> _Supplied text_:
= = =
In this work, we propose an approach for discrete sequence modeling with a latent normalizing flow. We develop a generative model that jointly learns a flow-based density in the latent space and a simple mapping to discrete observations. Specifically we propose (1) a latent variable model that learns all dynamics of the observed discrete space in the latent continuous space, and (2) three specific normalizing flow architectures designed to capture these dynamics, in particular the extreme multimodality inherent in discrete data.

Experiments consider discrete latent generative models for character-level language modeling and polyphonic music modeling. We find that the latent flow model is able to describe the character-level dataset as well as a discrete autoregressive LSTM-based model, and is able to describe the polyphonic music datasets comparably to other autoregressive latent-variable models. We further find that the parallel-generation version of the model is able to generate sentences faster than the baseline model, with a penalty to modeling performance. Finally, we analyze the functionality of the model and demonstrate how it induces the high degree of multimodality needed to map between continuous and discrete spaces.

Code is available at https://github.com/harvardnlp/TextFlow.

## 2 Related Work

#### Latent Variable Models for Sequences

In the context of language modeling, Bowman2015 experiment with a variational autoencoder (VAE) of fixed size continuous latent space and an autoregressive RNN decoder. In practice, the VAE encodes little information about the sentence in the latent space because the decoder is powerful enough to model the data well, reducing the VAE to a standard autoregressive model. Recent work has focused on increasing the amount of information the model places in the latent space, either by modifying the prior density (Xu2018), the decoder structure (Yang2017a), or the variational inference procedure (Kim2018), though in all cases the model still relies heavily on the discrete decoder. Our proposed model removes the discrete autoregressive decoder entirely.

Other methods construct VAEs for sequence data with a variable size latent variable composed of one latent vector per input token

(Bayer2014; Chung2015; Gu2015). While similar to the model proposed in this work in the layout of the latent dimensions, these models also include an autoregressive discrete decoder.Chen2016a propose a VAE model for images with a learned normalizing-flow based prior and a weaker decoder. The latent size is fixed, the model is applied to continuous random variables, and the decoder still allows for dependence between the random variables. This differs from our latent sequence model. To the best of our knowledge, no previous works explore the setting of a latent continuous sequence model with a weak discrete decoder.

#### Non-Autoregressive Generation

In the domain of natural images, Dinh2016 and Jul propose flow-based models using affine “coupling layers” to allow for non-autoregressive generation. Compared to state-of-the-art autoregressive models, their non-autoregressive model performs both training and generation in parallel but suffers a penalty to model accuracy.

In the domain of text Gu2017 propose a model which uses fertility scores as a latent variable, approaching the performance of autoregressive models. While this works for translation due to the aligned nature of the sentences, the fertility framework and required pre-trained autoregressive model preclude the technique from more general application. Lee2018

propose a deterministic model based on a denoising process to iteratively improve the quality of a non-autoregresively generated sentence. The authors demonstrate strong performance at neural machine translation, but the technique does not model the full distribution and requires a task-specific predetermined denoising process.
= = =
> _Material supplied_:
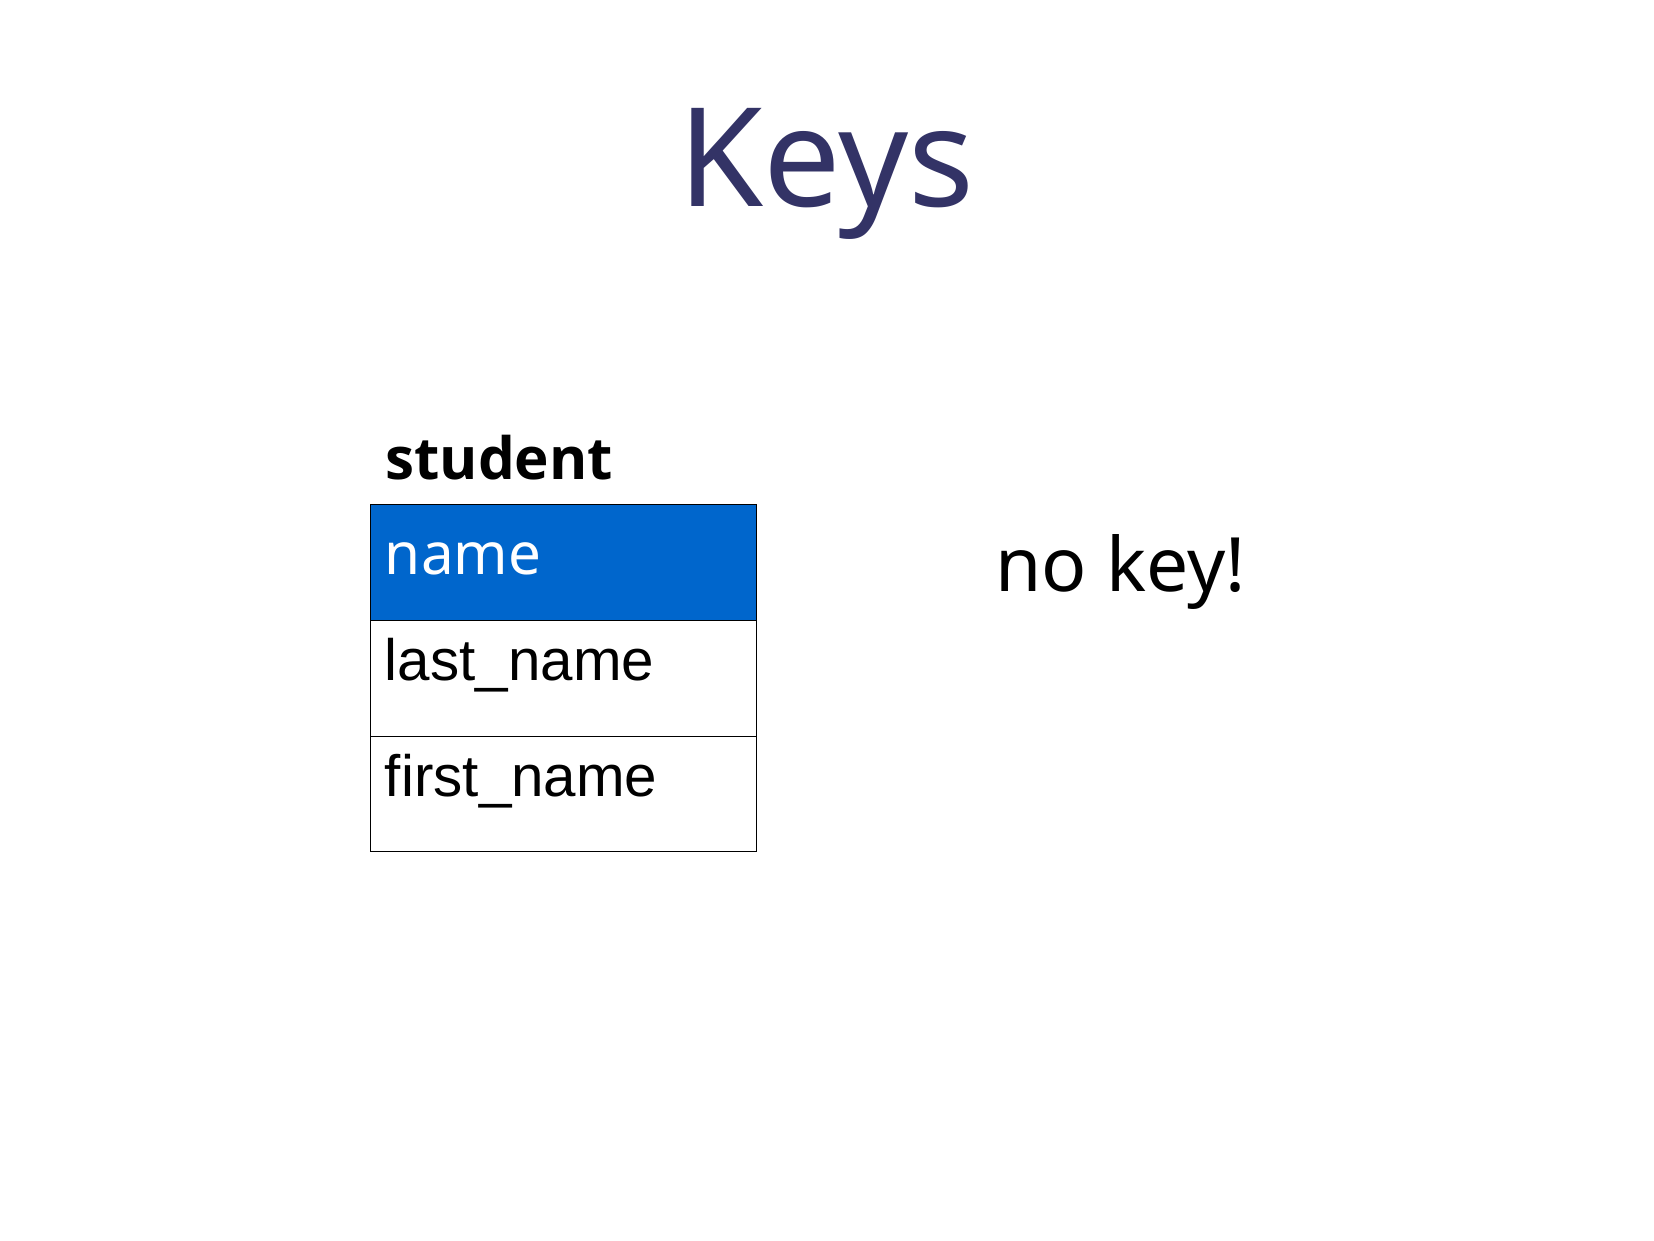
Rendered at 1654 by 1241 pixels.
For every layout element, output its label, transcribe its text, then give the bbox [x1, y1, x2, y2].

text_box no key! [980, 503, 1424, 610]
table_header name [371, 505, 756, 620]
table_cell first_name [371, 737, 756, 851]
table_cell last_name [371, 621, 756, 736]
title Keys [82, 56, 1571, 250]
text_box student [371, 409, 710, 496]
= = =
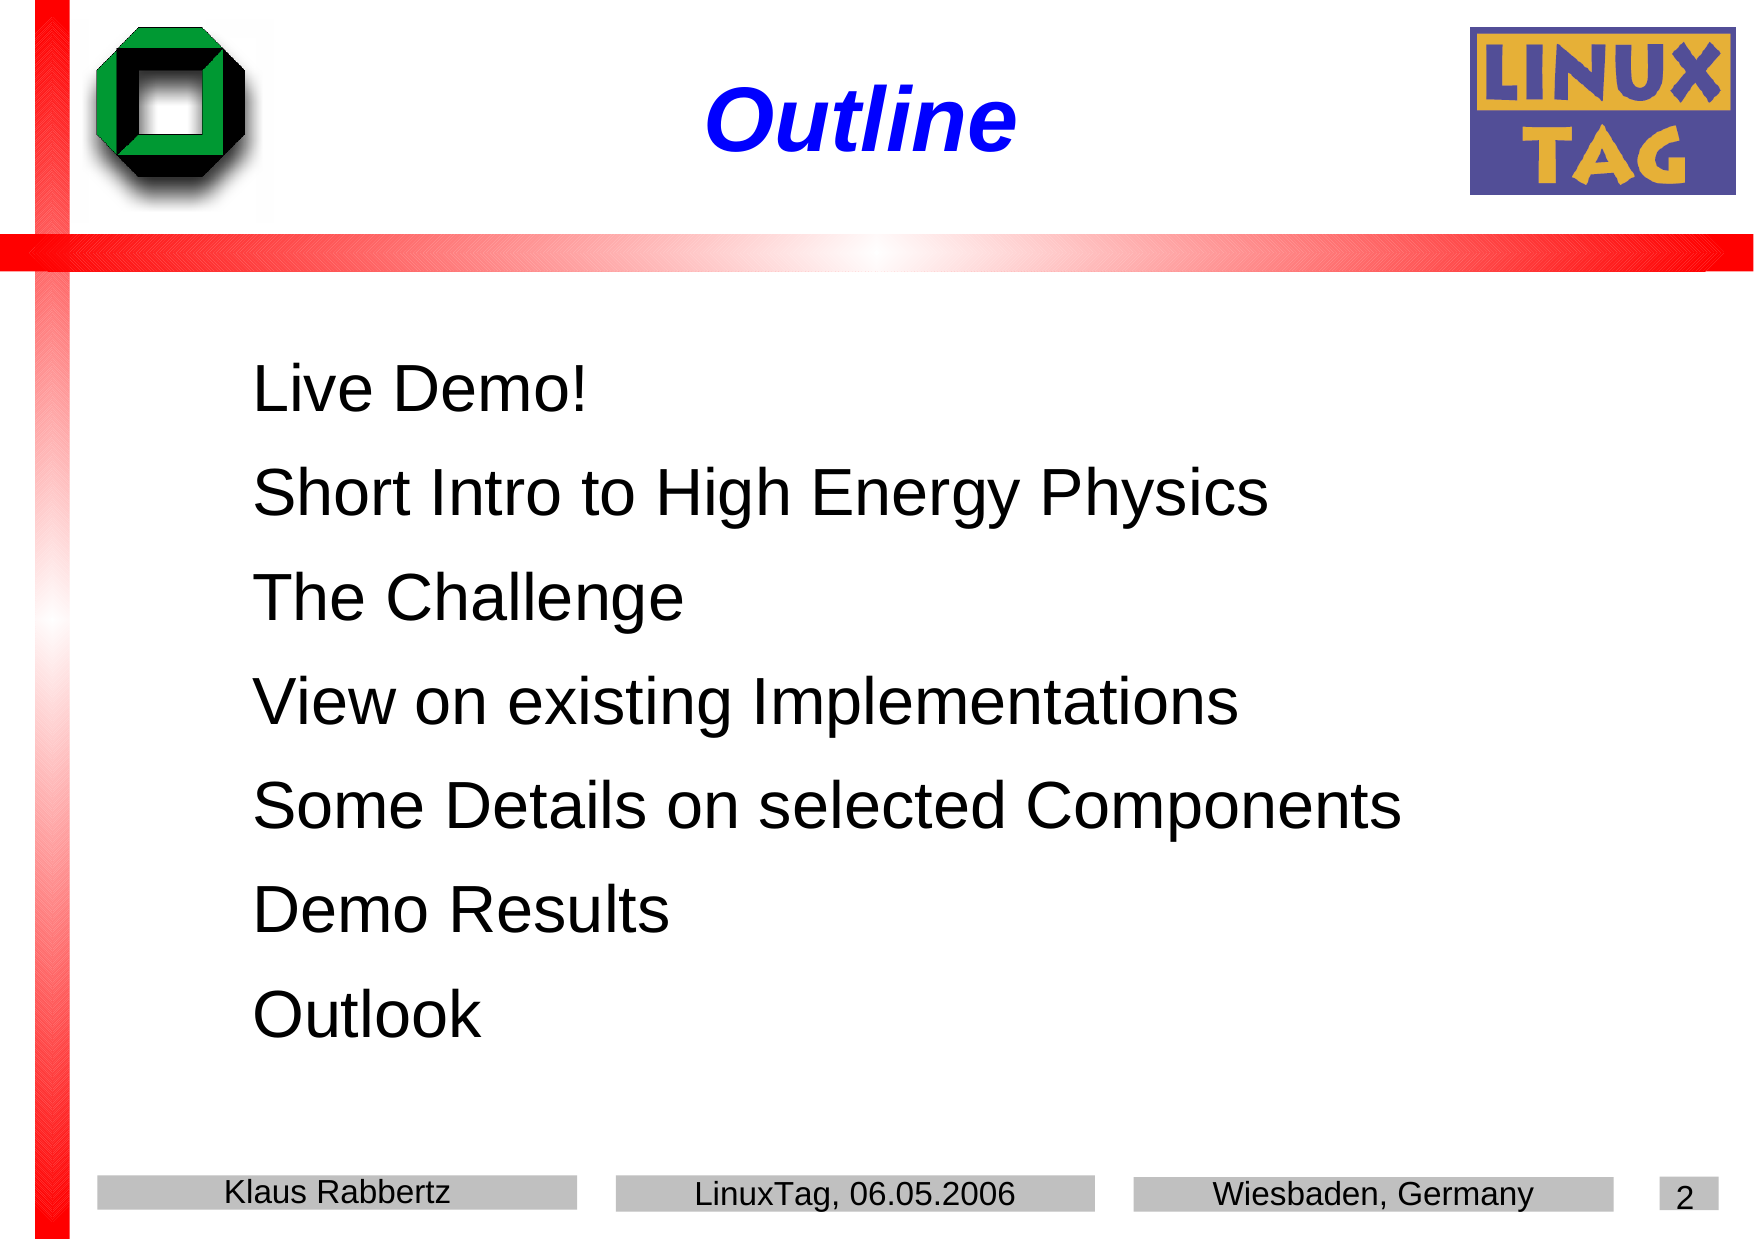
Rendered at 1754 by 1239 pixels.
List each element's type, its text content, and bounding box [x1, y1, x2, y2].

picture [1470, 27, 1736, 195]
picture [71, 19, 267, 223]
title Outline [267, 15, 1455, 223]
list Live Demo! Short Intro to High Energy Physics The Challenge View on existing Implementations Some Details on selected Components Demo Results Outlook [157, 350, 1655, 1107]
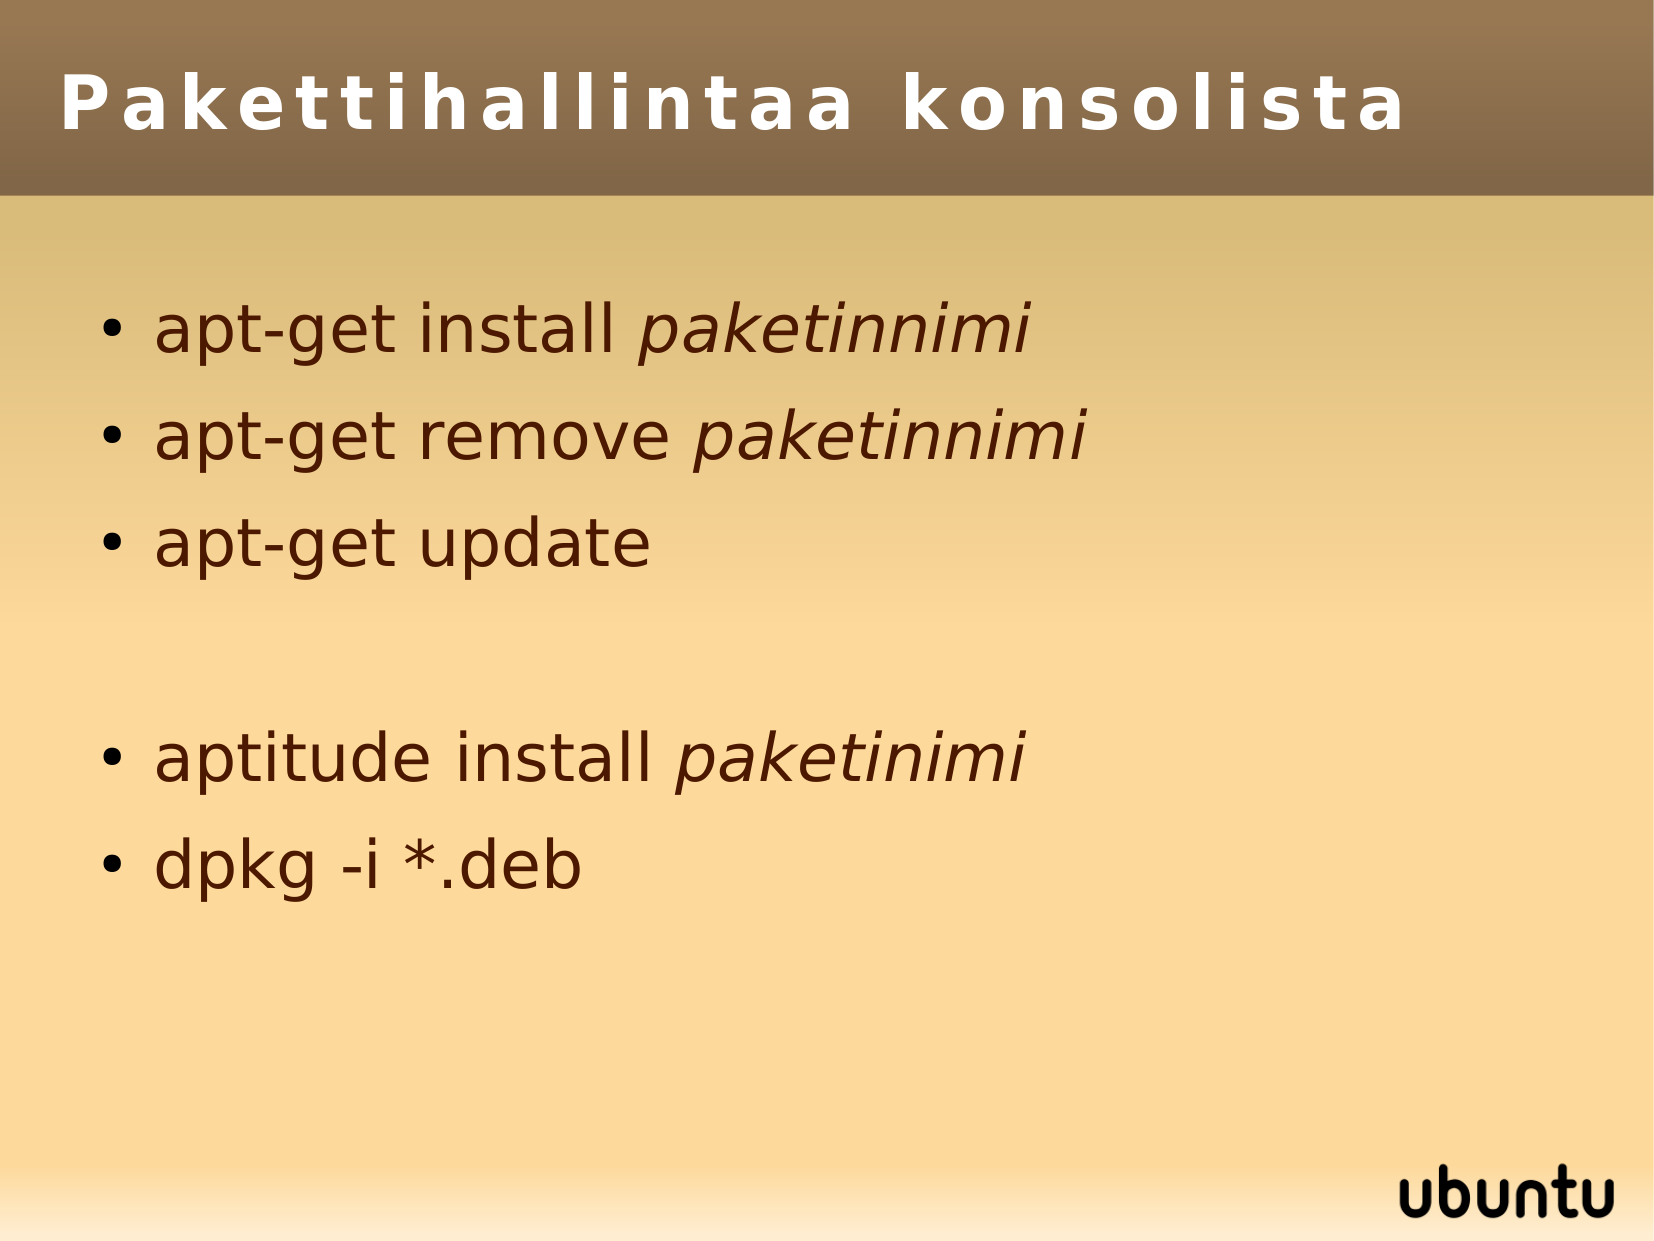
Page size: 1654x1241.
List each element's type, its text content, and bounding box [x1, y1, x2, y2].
= = =
> _What to work on_:
In the text on discrete sequence modeling with a latent normalizing flow, which two kinds of modeling do the experiments consider? The listing was taken from a source unrelated to the text.

> _Exercise result_:
Character-level language modeling and polyphonic music modeling.